20. The second submission made is that when Dr Mcilwain’s opinion was compared to the “more up to date Country Information request which was before the tribunal” it was found to be inaccurate, specifically in regard to the availability of hydroxycarbamide. Before me Mr Diwnycz properly conceded that this is not as a matter of fact correct, because the short Medcoi report that was before the Tribunal in fact dated from April 2020, and Dr Mcilwain makes the assertions that she does in August 2023, just a matter of weeks before the First-tier Tribunal hearing.

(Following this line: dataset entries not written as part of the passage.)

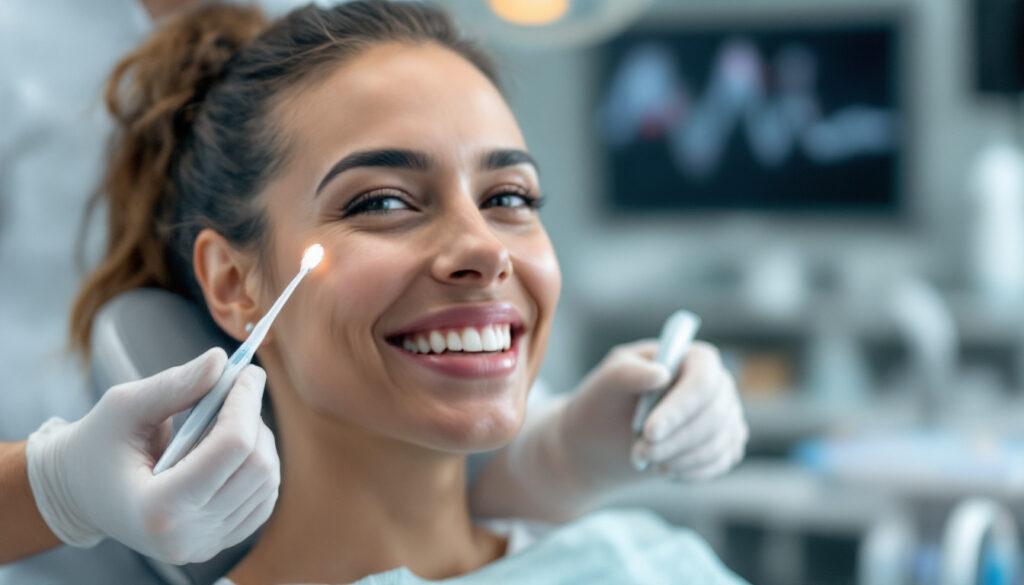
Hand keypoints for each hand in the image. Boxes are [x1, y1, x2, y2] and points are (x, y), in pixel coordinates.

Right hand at [25, 348, 279, 563]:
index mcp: (157, 508)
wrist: (82, 494)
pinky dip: (258, 465)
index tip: (248, 370)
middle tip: (239, 388)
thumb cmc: (97, 446)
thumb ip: (175, 385)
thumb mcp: (124, 407)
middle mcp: (186, 537)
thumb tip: (222, 360)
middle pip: (257, 466)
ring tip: (225, 420)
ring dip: (258, 440)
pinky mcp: (220, 542)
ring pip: (268, 482)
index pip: (231, 447)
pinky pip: (264, 498)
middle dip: (254, 418)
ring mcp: (206, 545)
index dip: (246, 401)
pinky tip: (229, 449)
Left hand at [558, 339, 746, 490]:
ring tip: (644, 458)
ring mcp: (726, 415)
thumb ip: (627, 372)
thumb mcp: (607, 381)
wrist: (605, 438)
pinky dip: (689, 470)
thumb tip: (661, 374)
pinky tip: (664, 467)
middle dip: (674, 440)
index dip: (680, 408)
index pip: (703, 381)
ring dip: (678, 458)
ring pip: (717, 442)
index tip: (650, 432)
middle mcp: (717, 383)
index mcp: (692, 358)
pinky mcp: (725, 445)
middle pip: (714, 415)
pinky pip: (720, 462)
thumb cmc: (607, 400)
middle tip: (640, 452)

21. Ultimately the question is whether there was evidence before the Tribunal capable of discharging the burden of proof in respect of Article 3. It was accepted that D1 is a seriously ill person, and that if she does not have access to treatment she will suffer a serious, rapid and irreversible decline, followed by death. The only matter in issue was that access. I am satisfied that on the evidence the Tribunal was entitled to conclude as it did. The unchallenged evidence was that this single mother led household had been living hand to mouth in Angola, with the Respondent struggling to obtain and pay for the most basic care for her daughters. It was not in issue that one of them had died as a result of an inability to access adequate medical care The most up to date evidence before the Tribunal indicated that life expectancy for people with D1’s condition in Angola was 5 years. All of that had to measured against the fact that this young woman is sadly extremely ill, and requires complex treatment not only to prolong her life as much as possible, but to shield her from the severe pain that comes with a sickling crisis. I am satisfied that the Tribunal was entitled to reach the decision that it did.

Decisions

22. The decision of the First-tier Tribunal is upheld and the Secretary of State’s appeal is dismissed.

23. There is an order for anonymity.